In the data below, how many lines contain the word "type"? Answer with the number alone.

Given entries
- - - - -

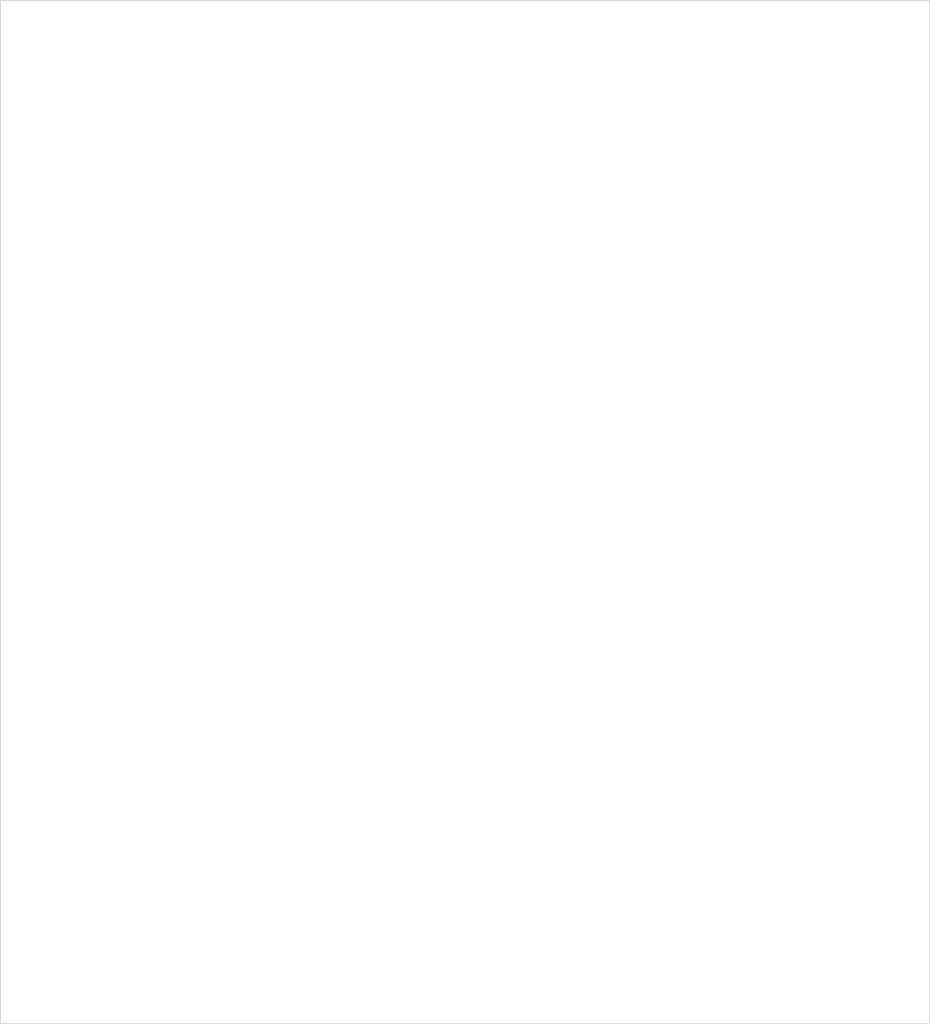
<source format=kicad_pcb>
(kicad_pcb
	(version 20240108)
	(generator "pcbnew")
	(generator_version "8.0")
	(general
		(thickness 1.6)
		(legacy_teardrops no)
	)
	(paper "A4")
	(layers
		(0 "F.Cu" signal)
		(31 "B.Cu" signal)
		(32 "B.Adhes" user "B.Adhesive")
		(33 "F.Adhes" user "F.Adhesive")
		(34 "B.Paste" user)
		(35 "F.Paste" user)
		(36 "B.SilkS" user "B.Silkscreen")
		(37 "F.SilkS" user "F.Silkscreen")
		(38 "B.Mask" user)
		(39 "F.Mask" user)
		(40 "Dwgs.User" user "User.Drawings")
		(41 "Cmts.User" user "User.Comments")
		(42 "Eco1.User" user "User.Eco1")
		(43 "Eco2.User" user "User.Eco2")
		(44 "Edge.Cuts" user)
		(45 "Margin" user)
		(46 "B.CrtYd" user "B.Courtyard")
		(47 "F.CrtYd" user "F.Courtyard")
		(48 "B.Fab" user)
		(49 "F.Fab" user)
		(50 "User.1" user)
		(51 "User.2" user)
		(52 "User.3" user)
		(53 "User.4" user)
		(54 "User.5" user)
		(55 "User.6" user)
		(56 "User.7" user)
		(57 "User.8" user)
		(58 "User.9" user)
	)
	(setup
		(stackup
			(layer "F.SilkS"
				(type "Top Silk Screen")
			)
			(layer "F.Paste"
				(type "Top Solder Paste")
			)
			(layer "F.Mask"
				(type "Top Solder Mask")
				(color "Black")
				(thickness 0.01)
			)
			(layer "F.Cu"
				(type "copper")
				(thickness 0.035)
			)
			(layer "dielectric 1"
				(type "core")
				(color "FR4 natural")
				(thickness 1.51)
				(material "FR4")
				(epsilon_r 4.5)
				(loss_tangent 0.02)
			)
			(layer "B.Cu"
				(type "copper")
				(thickness 0.035)
			)
			(layer "B.Mask"
				(type "Bottom Solder Mask")
				(color "Black")
				(thickness 0.01)
			)
			(layer "B.Paste"
				(type "Bottom Solder Paste")
			)
			(layer "B.SilkS"
				(type "Bottom Silk Screen")
			)
			(copper_finish "None")
			(dielectric_constraints no)
		)
		(pad_to_mask_clearance 0)
		(allow_soldermask_bridges_in_footprints no)
		(grid_origin 50 50)
		(pcbplotparams
			(layerselection 0x00010fc_ffffffff)
			(plot_on_all_layers_selection 0x0000000_00000000)
			(disableapertmacros no)
			(usegerberextensions no)
			(usegerberattributes yes)
			(usegerberadvancedattributes yes)
			(creategerberjobfile yes)
			(dashed_line_dash_ratio 12.000000)
			(dashed_line_gap_ratio 3.000000)
			(svgprecision 4)
			(plotframeref no)
			(viasonmask no)
			(mode 1)
			(useauxorigin no)
			(hpglpennumber 1)
			(hpglpenspeed 20)
			(hpglpendiameter 15.000000)
			(pdf_front_fp_property_popups yes)
			(pdf_back_fp_property_popups yes)
			(dxfpolygonmode yes)
			(dxfimperialunits yes)
			(dxfusepcbnewfont yes)
			(psnegative no)
			(psa4output no)
			(plotreference yes)
			(plotvalue yes)
			(plotfptext yes)
			(plotinvisibletext no)
			(sketchpadsonfab no)
			(subtractmaskfromsilk no)
			(outputformat 1)
			(mirror no)
			(drillshape 1)
			(scaleselection 1)
			(outputdirectory "")
		)
	)
	(net 0 "")
	(gr_arc
		(start 80 60)
		(mid 87.071068 62.928932)
		(end 90 70)
		(stroke
			(width 2)
			(type default)
		)
		(layer "B.Mask")
		(uuid "8dd07231-18fe-42e1-b4c3-f624e28f124f")
	)
	(gr_arc
		(start 80 60)
		(mid 87.071068 62.928932)
		(end 90 70)
		(stroke
			(width 2)
			(type default)
		)
		(layer "F.Mask")
		(uuid "a8e786ca-0787-427a-81d2-823278695d58")
	)
	(gr_rect
		(start 50 50)
		(end 150 160)
		(stroke
			(width 0.1)
			(type default)
		)
		(fill none)
		(layer "Edge.Cuts")
		(uuid "75d81187-4658-40a3-872e-3866bc72cfc7")
	)
	(zone
		(net 0)
		(net_name "")
		(layers "*.Mask")
		(uuid "64e9c4f1-0604-419e-a59c-737eac602d36")
		(hatch edge 0.5)
		(connect_pads
			(clearance 0.5)
		)
		(min_thickness 0.25)
		(filled_areas_thickness no)
		(fill yes
			(thermal_gap 0.5)
			(thermal_bridge_width 0.5)
		)
		(polygon
			(pts
				(xy 80 56) (xy 110 56) (xy 110 57) (xy 80 57)
			)
		)
		(filled_polygon
			(layer "B.Mask")
			(island)
			(pts
				(xy 109.943039 56.019685) (xy 109.988794 56.072489) (xy 110 56.124) (xy 110 56.876) (xy 109.980315 56.943039)
				(xy 109.927511 56.988794) (xy 109.876 57) (xy 80.124 57) (xy 80.056961 56.980315) (xy 80.011206 56.927511)
				(xy 80 56.876) (xy 80 56.124) (xy 80.019685 56.056961) (xy 80.072489 56.011206) (xy 80.124 56) (xy 109.876 56)
			)
		)
		(filled_polygon
			(layer "F.Mask")
			(island)
			(pts
				(xy 109.943039 56.019685) (xy 109.988794 56.072489) (xy 110 56.124) (xy 110 56.876) (xy 109.980315 56.943039)
				(xy 109.927511 56.988794) (xy 109.876 57) (xy 80.124 57) (xy 80.056961 56.980315) (xy 80.011206 56.927511)
				(xy 80 56.876) (xy 80 56.124) (xy 80.019685 56.056961) (xy 80.072489 56.011206) (xy 80.124 56) (xy 109.876 56)
			)
		)
	)
)

</source>
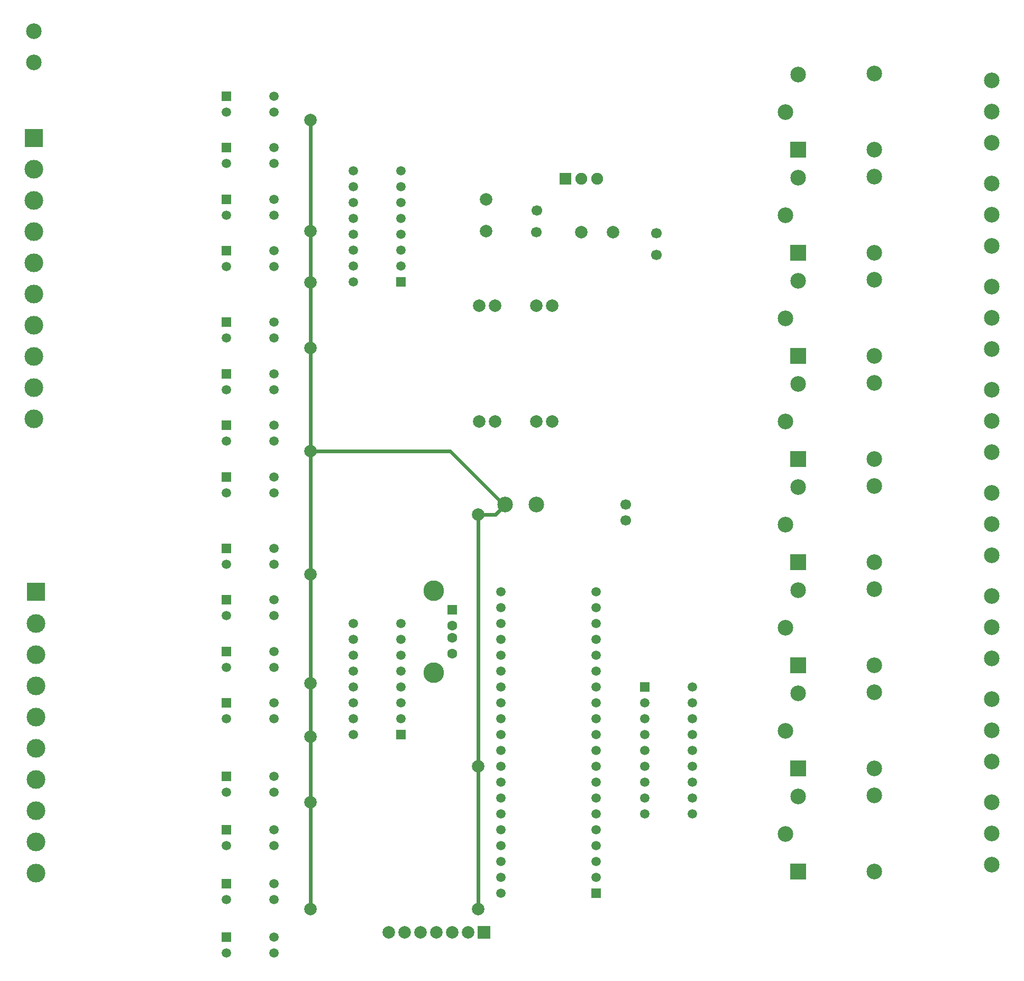
<source format=gbr>
G04 DipTrace 3.0.0.1*
G04 Âåðõíèé.gbr*
%MOIN*%
G04 #@! TF.FileFunction,Copper,L1,Top*
G04 #@! TF.Part,Single*
G04 #@! TA.AperFunction,Conductor*
%ADD14C,0.023622*%
G04 #@! TA.AperFunction,ComponentPad*
%ADD16C,0.07874*%
%ADD20C,0.066929*%
%ADD21C,0.098425*%
%ADD22R,0.062992X0.062992*%
%ADD23C,0.062992*%
%ADD24C,0.129921*%
%ADD25C,0.098425*%
%ADD26R,0.098425X0.098425*%
%ADD27C,0.07874*%
%ADD28R,0.059055X0.059055*%
%ADD29C,0.059055*%
%ADD31R,0.074803X0.074803*%
%ADD32C,0.074803*%
%ADD35C,0.066929*%
%ADD36C,0.059055*%
%ADD37R,0.11811X0.11811*%
%ADD38C,0.11811*%
%ADD39R,0.07874X0.07874*%
%FSLAX26Y26*%
G04*
G70*
G90*
G75*
G01*
G04 Top*
%LPD*%
X2294961Y843701D2*
D14*
Y1518701D1*
Y1931201D1*
Y2268701D1*
Y2956201D1*
Y3731201D1*
Y4381201D1*
Y4793701D1*
Y5818701D2*
Y5118701D1*
Y4793701D1*
Y3731201D2*
X3176201D1*
X3501201Y3406201D1*
X3523101D1*
Y3393701D1*
X3351201Y3331201D2*
Y1743701D1*
X3351181D1*
Y843701D1*
X3351201Y3331201D2*
X3460601D1*
X3523101Y3393701D1*
D20*
X3719951Y5112451D3*
X3720345Y5250148D3*
D16*
X3401201Y5118693D3*
Y5318693D3*
X4001193Y5112450D3*
X4201193D3*
D20*
X4476201Y4968701D3*
X4476594Y5106398D3*
D21*
X3719951Y3393701D3*
X3523101D3*
D22*
X3188701Y2731201D3*
D23*
Y2632776D3*
Y2554035D3*
Y2455610D3*
D24*
X3070591Y2852067D3*
Y2334744D3*
D25*
X5288701Y5868701D3*
D26*
X5367441Y5632480D3*
D25*
Y6104921D3*
X5847756Y6112795D3*
Y5632480D3*
X5288701Y5218701D3*
D26*
X5367441Y4982480D3*
D25*
Y5454921D3*
X5847756Y5462795D3*
Y4982480D3*
X5288701Y4568701D3*
D26*
X5367441Y4332480D3*
D25*
Y4804921D3*
X5847756Y4812795D3*
Y4332480D3*
X5288701Y3918701D3*
D26*
X5367441Y3682480D3*
D25*
Y4154921D3*
X5847756Y4162795D3*
Y3682480D3*
X5288701Y3268701D3*
D26*
X5367441Y3032480D3*
D25*
Y3504921D3*
X5847756Y3512795D3*
Y3032480D3*
X5288701Y2618701D3*
D26*
X5367441Y2382480D3*
D25*
Y2854921D3*
X5847756Y2862795D3*
Y2382480D3*
X5288701Y1968701D3*
D26*
X5367441Y1732480D3*
D25*
Y2204921D3*
X5847756Y2212795D3*
Y1732480D3*
X5288701Y1318701D3*
D26*
X5367441Y1082480D3*
D25*
Y1554921D3*
X5847756Y1562795D3*
Y1082480D3*
D27*
X3357451Y4649951D3*
X3457451D3*
X3717451D3*
X3817451D3*
Y3919951D3*
X3717451D3*
X3357451D3*
X3457451D3*
D28*
X4400777Y2244213D3*
D29*
Y2144213D3*
Y2044213D3*
Y1944213D3*
Y1844213D3*
Y1744213D3*
Y1644213D3*
Y1544213D3*
Y1444213D3*
X4700777D3*
Y1544213D3*
Y1644213D3*
Y1744213D3*
Y1844213D3*
Y1944213D3*
Y2044213D3*
Y2144213D3*
Y2244213D3*
D28*
X2863701Y4799951D3*
D29*
Y4899951D3*
Y4999951D3*
Y5099951D3*
Y5199951D3*
Y5299951D3*
Y5399951D3*
Y5499951D3*
X2563701D3*
Y5399951D3*
Y5299951D3*
Y5199951D3*
Y5099951D3*
Y4999951D3*
Y4899951D3*
Y4799951D3*
D28*
X2863701Y1943701D3*
D29*
Y2043701D3*
Y2143701D3*
Y2243701D3*
Y2343701D3*
Y2443701D3*
Y2543701D3*
Y2643701D3*
X2563701D3*
Y2543701D3*
Y2443701D3*
Y2343701D3*
Y2243701D3*
Y2143701D3*
Y2043701D3*
Y1943701D3*
D28*
X4094951Y943701D3*
D29*
Y1043701D3*
Y1143701D3*
Y1243701D3*
Y1343701D3*
Y1443701D3*
Y1543701D3*
Y1643701D3*
Y1743701D3*
Y1843701D3*
Y1943701D3*
Y2043701D3*
Y2143701D3*
Y2243701D3*
Y2343701D3*
Y2443701D3*
Y2543701D3*
Y2643701D3*
Y2743701D3*
Y2843701D3*
X3494951D3*
Y2743701D3*
Y2643701D3*
Y2543701D3*
Y2443701D3*
Y2343701D3*
Y2243701D3*
Y2143701D3*
Y2043701D3*
Y1943701D3*
Y1843701D3*
Y1743701D3*
Y1643701D3*
Y1543701D3*
Y1443701D3*
Y1343701D3*
Y1243701D3*
Y1143701D3*
Y1043701D3*
Y943701D3*
D31*
X3901201Y5449951D3*
D32*
X4001201D3*
X4101201D3*
D35*
X4282450Y3393690D3*
Y3293690D3*
D28*
X1763701Y5968701D3*
D36*
Y5868701D3*
X2063701D3*
Y5968701D3*
D28*
X1763701Y5643701D3*
D36*
Y5543701D3*
X2063701D3*
Y5643701D3*
D28*
X1763701Y5318701D3*
D36*
Y5218701D3*
X2063701D3*
Y5318701D3*
D28*
X1763701Y4993701D3*
D36*
Y4893701D3*
X2063701D3*
Y4993701D3*
D28*
X1763701Y4543701D3*
D36*
Y4443701D3*
X2063701D3*
Y4543701D3*
D28*
X1763701Y4218701D3*
D36*
Y4118701D3*
X2063701D3*
Y4218701D3*
D28*
X1763701Y3893701D3*
D36*
Y3793701D3*
X2063701D3*
Y3893701D3*
D28*
X1763701Y3568701D3*
D36*
Y3468701D3*
X2063701D3*
Y3568701D3*
D28*
X1763701Y3118701D3*
D36*
Y3018701D3*
X2063701D3*
Y3118701D3*
D28*
X1763701Y2793701D3*
D36*
Y2693701D3*
X2063701D3*
Y2793701D3*
D28*
X1763701Y2468701D3*
D36*
Y2368701D3*
X2063701D3*
Y2468701D3*
D28*
X1763701Y2143701D3*
D36*
Y2043701D3*
X2063701D3*
Y2143701D3*
D28*
X1763701Y1681201D3*
D36*
Y1581201D3*
X2063701D3*
Y1681201D3*
D28*
X1763701Y1343701D3*
D36*
Y1243701D3*
X2063701D3*
Y1343701D3*
D28*
X1763701Y1006201D3*
D36*
Y906201D3*
X2063701D3*
Y1006201D3*
D28*
X1763701Y668701D3*
D36*
Y568701D3*
X2063701D3*
Y668701D3*
D37*
X551181Y5706201D3*
D38*
Y5509350D3*
Y5312500D3*
Y5115650D3*
Y4918799D3*
Y4721949D3*
Y4525098D3*
Y4328248D3*
Y4131398D3*
Y3934547D3*
D37*
X563701Y2843701D3*
D38*
Y2646850D3*
Y2450000D3*
Y2253150D3*
Y2056299D3*
Y1859449D3*
Y1662598D3*
Y1465748D3*
Y1268898D3*
Y1072047D3*
D39*
X3388701Y699951D3*
D27*
X3288701D3*
X3188701D3*
X3088701D3*
X2988701D3*
X2888701D3*
X2788701D3*
D25*
X551181Y6181201D3*
Y6378051D3*
X6588701Y6068701D3*
X6588696Y5871865D3*
Y5675014D3*
X6588701Y5418701D3*
X6588696Y5221865D3*
Y5025014D3*
X6588701Y4768701D3*
X6588696Y4571865D3*
Y4375014D3*
X6588701Y4118701D3*
X6588696Y3921865D3*
Y3725014D3*
X6588701Y3468701D3*
X6588696Y3271865D3*
Y3075014D3*
X6588701Y2818701D3*
X6588696Y2621865D3*
Y2425014D3*
X6588701Y2168701D3*
X6588696Y1971865D3*
Y1775014D3*
X6588701Y1518701D3*
X6588696Y1321865D3*
Y1125014D3*
D16*
X2294961Y843701D3*
Y1518701D3*
Y1931201D3*
Y2268701D3*
Y2956201D3*
Y3731201D3*
Y4381201D3*
Y4793701D3*
Y5118701D3*
Y5818701D3*
X3351201Y3331201D3*
X3351181Y1743701D3*
Y843701D3*
M02*

</source>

- - - - -

Exercise output
12